Ingest state machine¶
The document pipeline drives every file through an explicit state machine. A crash mid-file resumes from the last committed step instead of re-running everything. This document is the engineer reference: step diagram, error categories, retry semantics, and how to add a new step.
Related code:
- Models —
apps/main_app/models/ingest.py - State machine —
apps/main_app/services/document_ingestion/state_machine.py - Error envelope —
apps/main_app/services/document_ingestion/envelope.py - Trigger entrypoints —
apps/main_app/services/document_ingestion/trigger.py - Worker —
apps/main_app/management/commands/run_document_worker.py
Data model¶
Every ingestion creates one DocumentIngestionRun. Each file in the run becomes
one DocumentIngestionRunItem. Each step transition emits one DocumentIngestionRunEvent
with the model id, token counts, cost in cents, and (on failure) the
error category.
DocumentIngestionRun (kind, status, item_count_*)
└── DocumentIngestionRunItem (step, retry_count, last_error_kind)
└── DocumentIngestionRunEvent (step_started | step_completed | step_failed | retry_scheduled)
Steps¶
ENQUEUED → FETCHED → CONTENT_EXTRACTED →
(CHUNKED || EMBEDDED || ENTITY_EXTRACTED) →
PERSISTED → INDEXED → DONE
Any state → FAILED
The parallel fan-out runs concurrently via DocumentIngestionStateMachine.run_parallel_steps
and rendezvous at PERSISTED. The worker today collapses the
sequence into a single ENQUEUED → DONE transition that wraps the
existing orchestrator; per-step granularity will land alongside the
orchestrator restructure.
Error categories¶
Every external call returns one of five categories. The state machine routes based on the category:
error_kind |
Worker reaction |
|---|---|
"" (status=ok) |
Advance to the next step. |
RateLimited |
Wait on the rate budget, retry the same step. |
Transient |
Exponential backoff, retry up to max_retries. |
SchemaInvalid |
Terminate to the Failed Items Inbox. Do not retry — same input → same output → token waste. |
Fatal |
Terminate to the Failed Items Inbox. Auth failures, missing input, programmer bugs. |
The reaction matrix is enforced inside DocumentIngestionStateMachine.run_step.

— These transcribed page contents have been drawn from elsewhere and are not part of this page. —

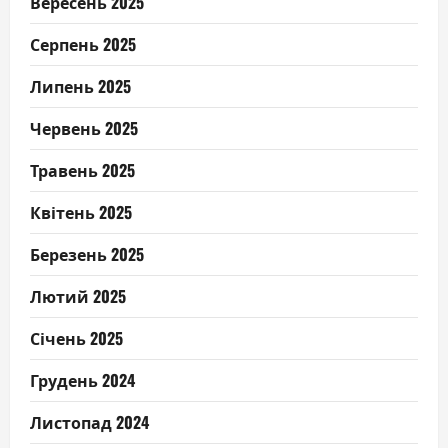
Вересень 2025
Серпень 2025
Липень 2025
Червень 2025
Травень 2025
Квітень 2025
Березень 2025
Лютий 2025
Січень 2025
Грудень 2024
Листопад 2024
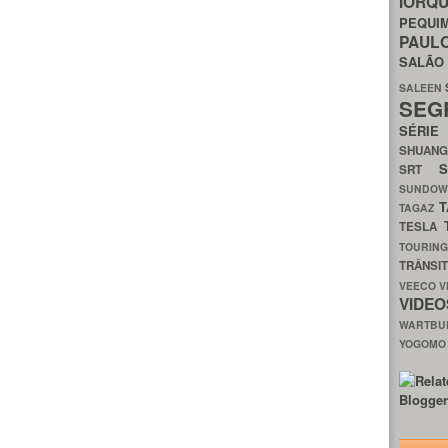
IORQ
PEQU
PAUL
SALÃ
SALEEN
SEG
SÉRI
SHUAN
SRT
SUNDO
T
TAGAZ
TESLA
TOURIN
TRÂNSI
VEECO
V
VIDE
WARTB
YOGOM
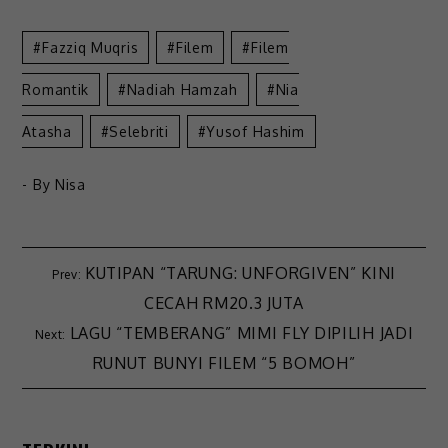
Fazziq Muqris
Filem
Filem
Romantik
Nadiah Hamzah
Nia
Atasha
Selebriti
Yusof Hashim
- By
Nisa
KUTIPAN “TARUNG: UNFORGIVEN” KINI
CECAH RM20.3 JUTA
LAGU “TEMBERANG” MIMI FLY DIPILIH JADI
RUNUT BUNYI FILEM “5 BOMOH”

Categories are produced by result_from_exception (which maps
exception subclasses) or directly by Lambda handlers (which embed the
category in their return envelope).
Idempotency¶
run_step(target, callable) is idempotent. If item.step is already
at-or-past target, the callable is not invoked and a synthetic
ok envelope is returned. This is the resume-from-crash mechanism:
when SQS redelivers a message, the worker picks up where it left off.
The transition itself is atomic via SELECT FOR UPDATE + update()
inside a transaction. The SQS visibility timeout is the outer lock.
Adding a new step¶
- Add the value to
DocumentIngestionStepinmodels/ingest.py. - Insert it into
STEP_ORDERinservices/document_ingestion/state_machine.py. - Generate a migration (
makemigrationspicks up the choices change). - Update the worker to call
sm.run_step(NEW_STEP, callable)at the right point in the pipeline. If multiple new steps run concurrently, userun_parallel_steps. - Add a unit test covering the happy path + all four failure categories for the new callable.
Cross-references¶
document-pipeline.md— full redesign rationale (load envelopes, decisions, phasing).observability-stack.md— where OTel spans, Sentry breadcrumbs, and CloudWatch metrics land.- Failed Items Inbox — admin view for terminal-failed items with one-click requeue.